> Passage shown:
Print a circle of a chosen radius. Use a define for the radius so that you can test other sizes. This is for 12, for example:

$ ./a.out
            *
        **** ****
      **         **
     *             *
    *               *
   *                 *
  *                   *

 *                     *



*                       *



 *                     *

  *                   *
   *                 *
    *               *
     *             *
      **         **
        **** ****
            *

Hint: an equation for a circle is x^2 + y^2 = MYRAD^2, ie.

y = sqrt(MYRAD * MYRAD - x * x);

Obviously, there are more ways how to do it.

• The easiest way is to use a two-dimensional array and go through the x axis and fill the corresponding y value before printing out the array line by line.
  • To print the array, instead of printing it a character by character, we can also use array lines as strings if we terminate each line first with a \0.
• You could print the output line by line, that is, figure out what to print on each line. You do not need a two-dimensional array then, and speaking of which, not even an array at all.

You can find the sqrt() function declaration in <math.h>. You can also use memset() from string.h to set a piece of memory to a specific byte (= character).

On Linux and possibly other systems, you will need to link with the math library to get the sqrt() function code, i.e:

$ gcc -lm warm-up.c

An extension: fill the circle up.

$ ./a.out
            *
        *********
      *************
     ***************
    *****************
   *******************
  *********************
  *********************
 ***********************
 ***********************
 ***********************
 ***********************
*************************
 ***********************
 ***********************
 ***********************
 ***********************
  *********************
  *********************
   *******************
    *****************
     ***************
      *************
        *********
            *

🔑 circle.c

A simplified solution:

🔑 circle-simplified.c

Part of the standard since C90.

> Supplied information:
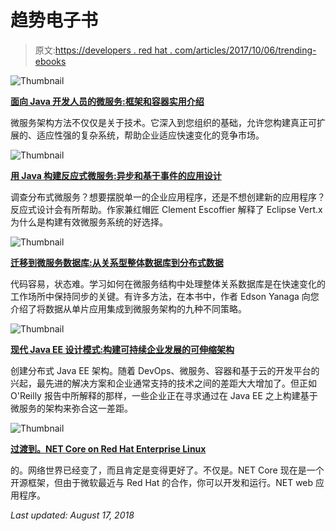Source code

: # 趋势电子书

> 原文:[https://developers . red hat . com/articles/2017/10/06/trending-ebooks](https://developers.redhat.com/articles/2017/10/06/trending-ebooks)

![Thumbnail](../Images/11328da0d48d53d4f846d73420f08d2f.png "Posta ebook cover")

**[面向 Java 开发人员的微服务:框架和容器实用介绍](https://developers.redhat.com/promotions/microservices-for-java-developers/)**

微服务架构方法不仅仅是关于技术。它深入到您组织的基础，允许您构建真正可扩展的、适应性强的复杂系统，帮助企业适应快速变化的竞争市场。

![Thumbnail](../Images/121541f05bec326f945dbdcd55479246.png "Reactive ebook cover")

**[用 Java 构建反应式微服务:异步和基于事件的应用设计](https://developers.redhat.com/promotions/building-reactive-microservices-in-java/)**

调查分布式微服务？想要摆脱单一的企业应用程序，还是不想创建新的应用程序？反应式设计会有所帮助。作家兼红帽匠 Clement Escoffier 解释了 Eclipse Vert.x 为什么是构建有效微服务系统的好选择。

![Thumbnail](../Images/10c603cb771f64c94ed07d21d5594609.png "Yanaga microservice db ebook cover")

**[迁移到微服务数据库:从关系型整体数据库到分布式数据](https://developers.redhat.com/promotions/migrating-to-microservice-databases/)**

代码容易，状态难。学习如何在微服务结构中处理整体关系数据库是在快速变化的工作场所中保持同步的关键。有许多方法，在本书中，作者 Edson Yanaga 向您介绍了将数据从单片应用集成到微服务架构的九种不同策略。

![Thumbnail](../Images/a5c12f6f6b8e7d374afbb9d975aa4b47.png "Modern JEE ebook cover")

**[现代 Java EE 设计模式:构建可持续企业发展的可伸缩架构](https://developers.redhat.com/promotions/distributed-javaee-architecture/)**

创建分布式 Java EE 架构。随着 DevOps、微服务、容器和基于云的开发平台的兴起，最先进的解决方案和企业通常支持的技术之间的差距大大增加了。但正如 O'Reilly 报告中所解释的那样，一些企业正在寻求通过在 Java EE 之上构建基于微服务的架构来弥合这一差距。

![Thumbnail](../Images/b5e695b0a3783ec4737f580bd7b34940.png "dotnet ebook cover")

**[过渡到。NET Core on Red Hat Enterprise Linux](https://developers.redhat.com/promotions/dot-net-core/)**

的。网络世界已经变了，而且肯定是变得更好了。不仅是。NET Core 现在是一个开源框架，但由于微软最近与 Red Hat 的合作，你可以开发和运行。NET web 应用程序。

*Last updated: August 17, 2018*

> What you will do:
a – In the circle exercise, rewrite the part from "y = sqrt(MYRAD" up to and including "byte (= character).", replacing "array" with "matrix".
b – Decide whether each statement agrees with the circle exercise, answering yes or no and quoting the words that decide it:
(i) The declaration of the sqrt() function is in <math.h>.
(ii) Printing the output line by line still requires a two-dimensional array.
(iii) The sample output shows a circle with a radius of 10.
c – Translate this sentence from the circle exercise into German: "You can also use memset() from string.h to set a piece of memory to a specific byte (= character)."

> Solved problems:
a –
y = sqrt(MYRAD * MYRAD - x * x);

Obviously, there are more ways how to do it.

• The easiest way is to use a two-dimensional matrix and go through the x axis and fill the corresponding y value before printing out the matrix line by line.
  • To print the matrix, instead of printing it a character by character, we can also use matrix lines as strings if we terminate each line first with a \0.
• You could print the output line by line, that is, figure out what to print on each line. You do not need a two-dimensional matrix then, and speaking of which, not even an matrix at all.

You can find the sqrt() function declaration in <math.h>. You can also use memset() from string.h to set a piece of memory to a specific byte (= character).

b –
(i) Yes: "You can find the sqrt() function declaration in <math.h>."
(ii) No: "You do not need a two-dimensional array then, and speaking of which, not even an array at all."
(iii) No: "This is for 12, for example"

c – Sie können auch memset() aus string.h verwenden, um einen Speicherbereich auf ein bestimmtes Byte (= Zeichen) zu setzen.